Rewrite every line of the records with "zero-indexed" replaced by "0-indexed" and everything else unchanged, and leave the pictures out of your answer.

(Exercise input):

Start of Block

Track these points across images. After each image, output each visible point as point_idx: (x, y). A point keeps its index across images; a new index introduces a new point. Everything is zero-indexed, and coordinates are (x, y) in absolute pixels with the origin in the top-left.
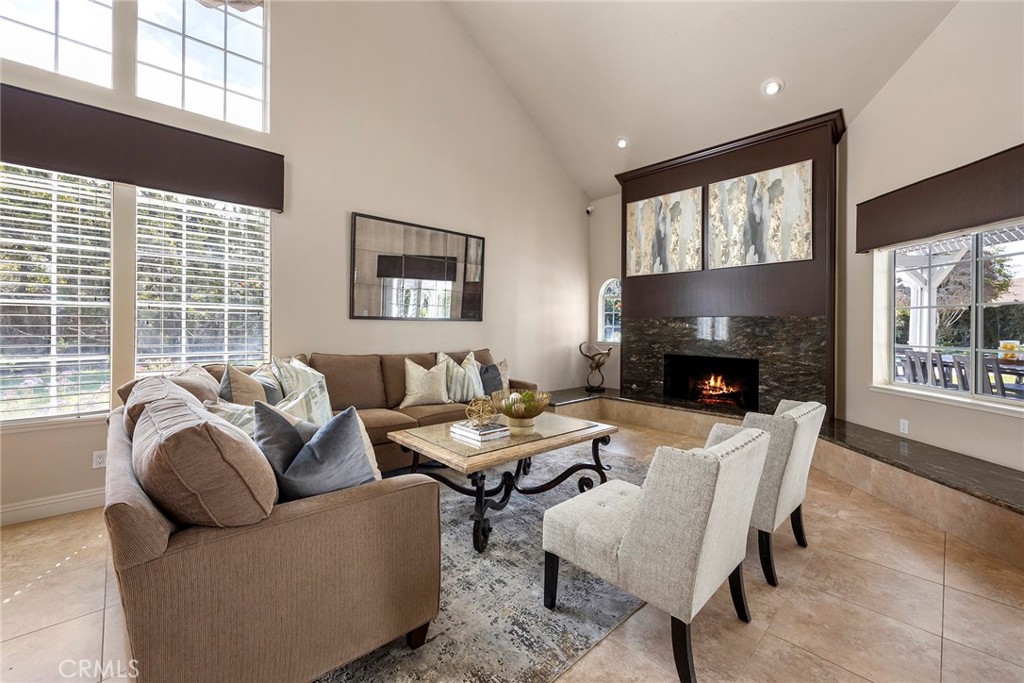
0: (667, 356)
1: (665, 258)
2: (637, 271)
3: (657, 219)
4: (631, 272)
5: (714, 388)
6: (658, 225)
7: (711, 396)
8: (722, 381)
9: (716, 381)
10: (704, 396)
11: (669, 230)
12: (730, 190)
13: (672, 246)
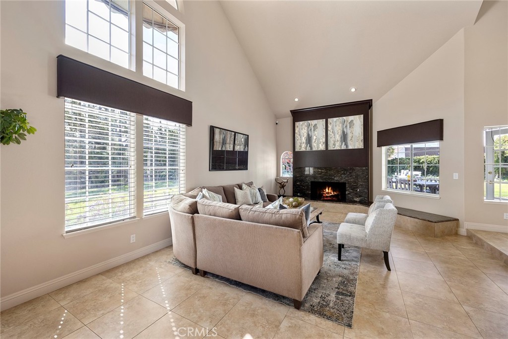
0: (312, 182)
1: (311, 145)
2: (300, 149)
3: (308, 129)
4: (297, 149)
5: (328, 193)
6: (308, 132)
7: (327, 197)
8: (331, 189)
9: (329, 190)
10: (324, 196)
11: (313, 134)
12: (336, 122)
13: (314, 140)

End of Block

(The answer):
Track these points across images. After each image, output each visible point as point_idx: (x, y). A point keeps its index across images; a new index introduces a new point. Everything is 0-indexed, and coordinates are (x, y) in absolute pixels with the origin in the top-left.
0: (667, 356)
1: (665, 258)
2: (637, 271)
3: (657, 219)
4: (631, 272)
5: (714, 388)
6: (658, 225)
7: (711, 396)
8: (722, 381)
9: (716, 381)
10: (704, 396)
11: (669, 230)
12: (730, 190)
13: (672, 246)
0: (312, 182)
1: (311, 145)
2: (300, 149)
3: (308, 129)
4: (297, 149)
5: (328, 193)
6: (308, 132)
7: (327, 197)
8: (331, 189)
9: (329, 190)
10: (324, 196)
11: (313, 134)
12: (336, 122)
13: (314, 140)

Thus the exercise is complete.